Common Terms and Types in wolfSSL Lightweight SSL

If you are using or thinking about using the wolfSSL lightweight SSL/TLS library in your application or project, it’s oftentimes helpful to get a general overview of some of the terms and types which are used in a simple wolfSSL connection. Below we have included a general summary of these types.

1) socket: wolfSSL uses the type SOCKET_T to allow different TCP stacks to be used.

2) SSL Context:  wolfSSL uses the type CYASSL_CTX*.  This is either a client context or a server context.  Multiple SSL connections can be created from a single CYASSL_CTX*.  The context holds CA certificates, keys, and options for the connections that will be created from it.

3) SSL Connection:  wolfSSL uses the type CYASSL* to represent a single SSL connection.  This object is created from a parent CYASSL_CTX*.  It may contain a SOCKET_T if the underlying I/O is socket based, but that is not a requirement. With wolfSSL’s I/O callbacks a memory buffer, file, or event handler may be used instead.

1) SSL Session:  wolfSSL uses the type CYASSL_SESSION*.  Each time a full SSL handshake is done on a CYASSL* Connection object a new CYASSL_SESSION* is created.  A single CYASSL_SESSION* can later be used to do session resumption on multiple different CYASSL* connections.

For example, let`s say a browser has 3 tabs open to a simple secure site.  The browser would need:

1 CYASSL_CTX* client context with CA certificates loaded.

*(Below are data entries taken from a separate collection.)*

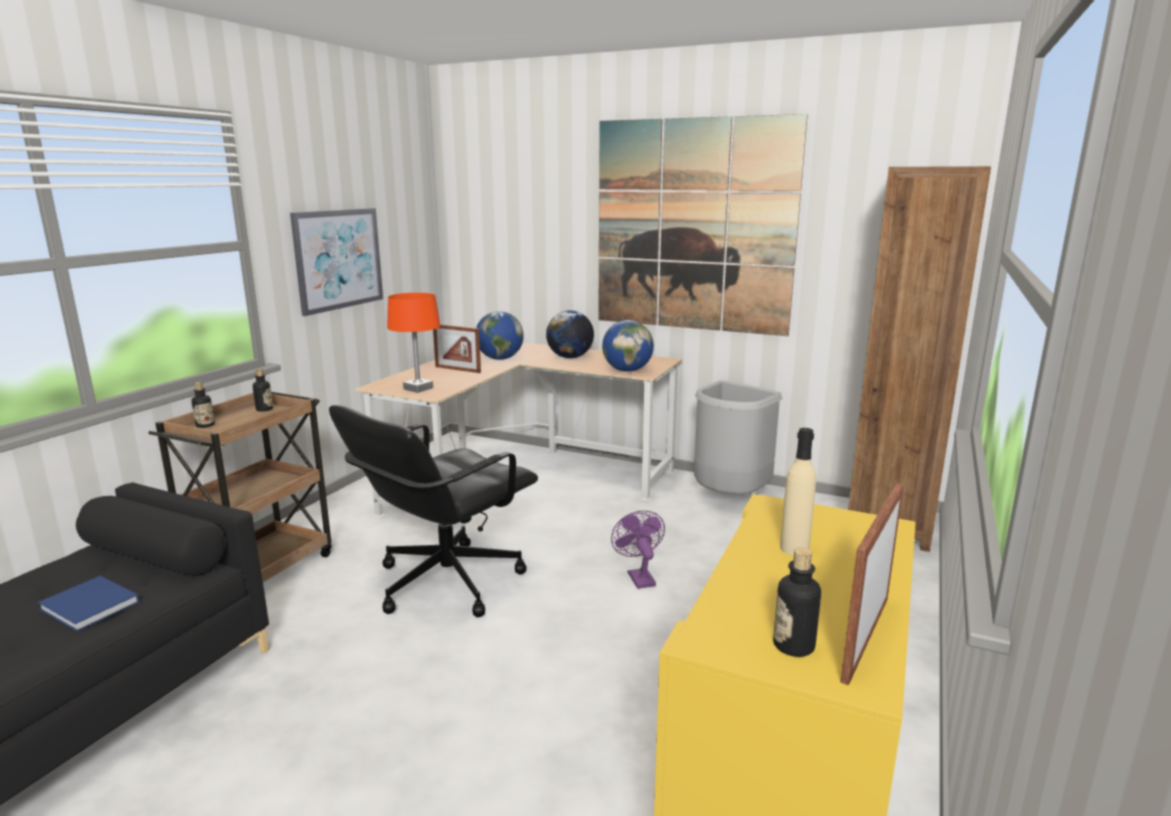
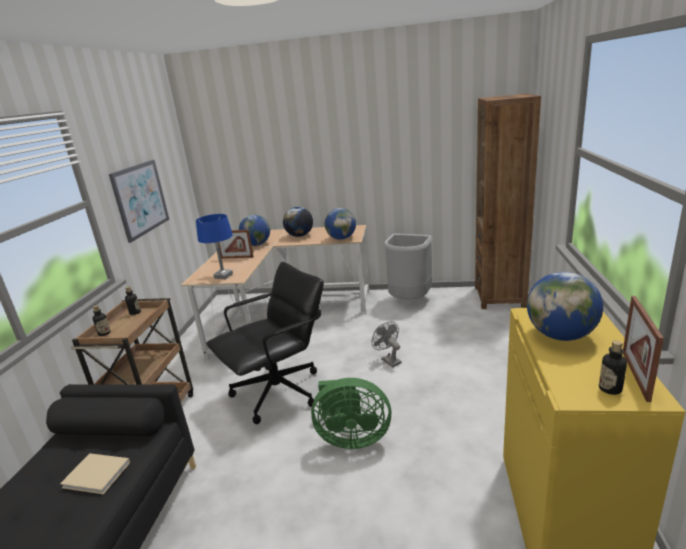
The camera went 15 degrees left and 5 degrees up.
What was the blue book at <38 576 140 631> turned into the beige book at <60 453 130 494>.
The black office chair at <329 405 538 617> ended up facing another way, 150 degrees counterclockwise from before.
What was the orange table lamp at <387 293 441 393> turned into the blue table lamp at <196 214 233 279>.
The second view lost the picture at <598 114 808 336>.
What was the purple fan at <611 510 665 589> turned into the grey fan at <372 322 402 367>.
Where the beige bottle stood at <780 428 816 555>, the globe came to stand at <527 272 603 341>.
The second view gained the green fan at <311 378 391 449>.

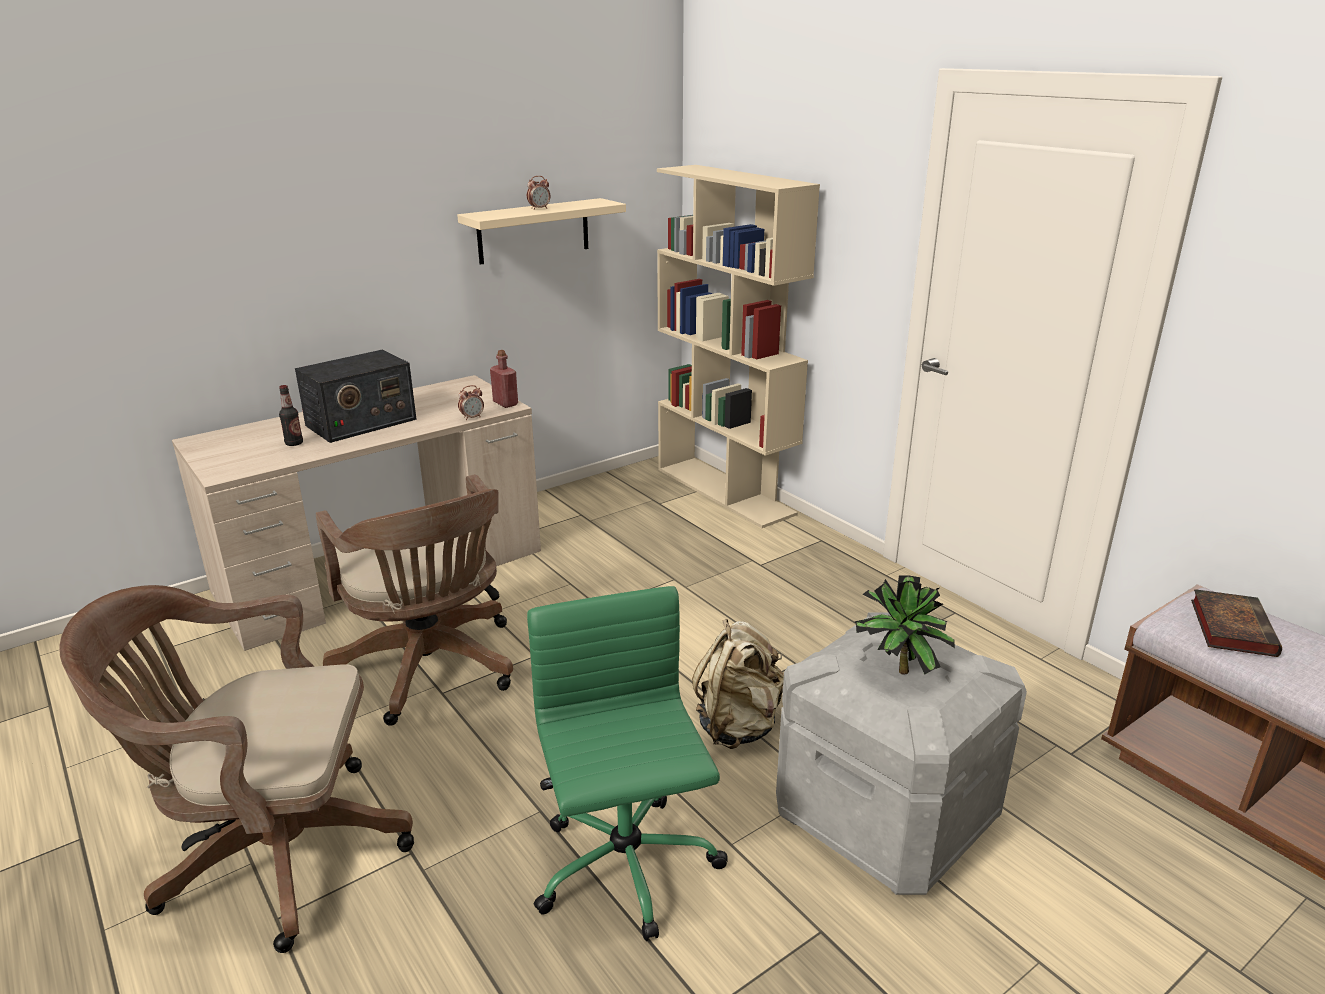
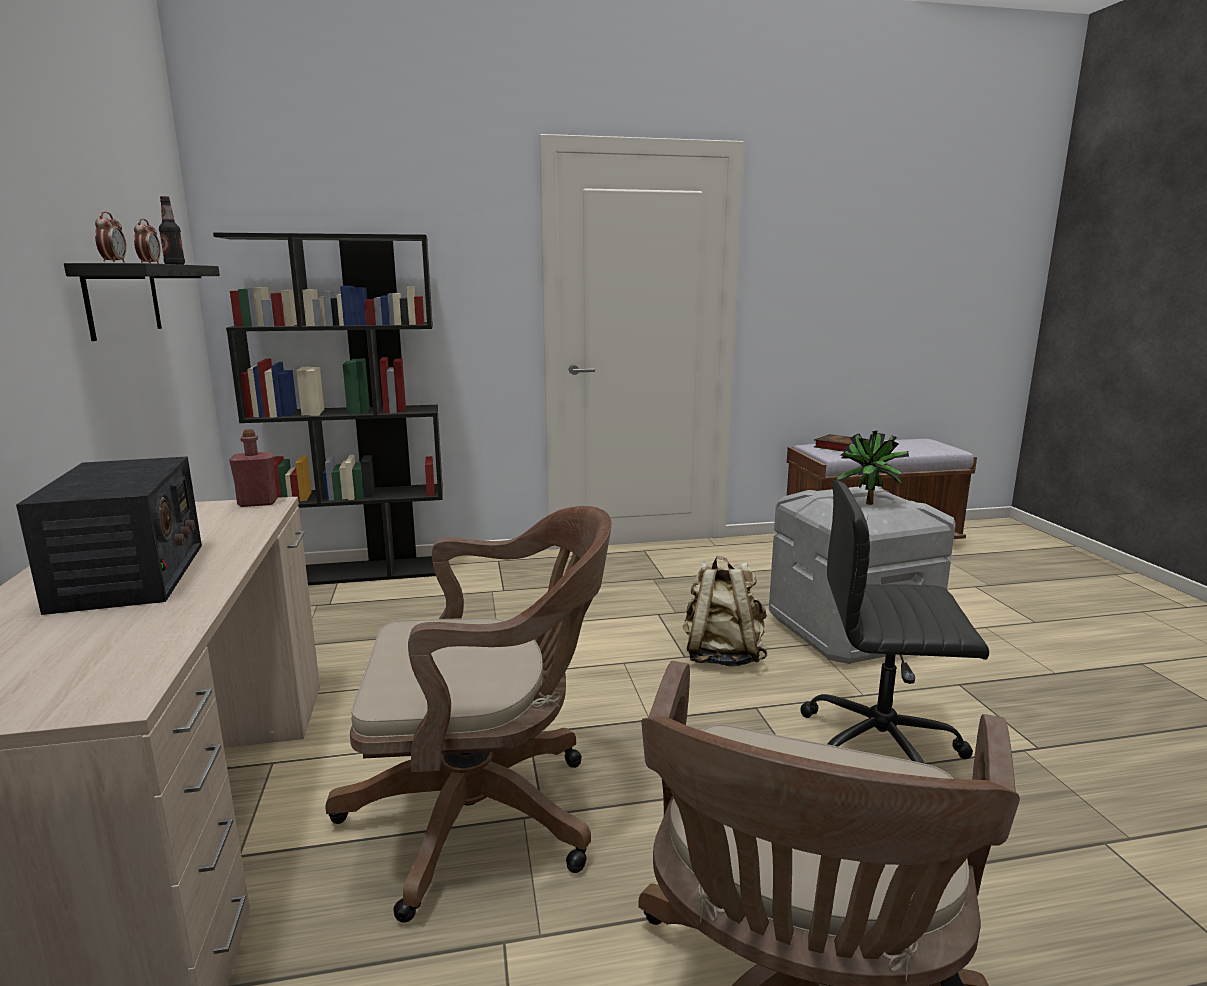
The camera went 65 degrees left and 10 degrees down.
The bottle ended up elsewhere, having gone from <279 385 303 446> to <159 196 185 265>.
What was the beige shelf at <457 198 626 265> turned into the black shelf at <64 263 220 341>.
The alarm clock ended up elsewhere, having gone from <458 385 484 420> to <95 211 127 263>.
What was the green office chair at <527 586 728 941> turned into the black office chair at <800 480 989 764>.
What was the beige bookcase at <657 165 820 528> turned into the black bookcase at <213 233 443 585>.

3 SOCKET_T sockets, 1 for each tab.

3 CYASSL* connections, one for each tab.  Each connection owns one of the 3 unique SOCKET_T but was created from the same CYASSL_CTX*.

1 CYASSL_SESSION* was created from the first tab.  The 2nd and 3rd tab would use the initial CYASSL_SESSION* to do session resumption with their respective CYASSL* connections.

Code wise, to retrieve a session the application would just call wolfSSL_get_session() before ending the connection with wolfSSL_shutdown().

CYASSL_SESSION* mySession = wolfSSL_get_session(ssl_conn1);

To later use that session on a new CYASSL connection (ssl_conn2), do:

wolfSSL_set_session(ssl_conn2, mySession);

before calling wolfSSL_connect().  Connection 2 will attempt session resumption.

For more detailed information, the wolfSSL API reference discusses each function in more detail:

The wolfSSL example client (examples/client/client.c in the general wolfSSL download) does session resumption if the user passes -r to the command line.  If you search for get_session and set_session you should see right where it`s used.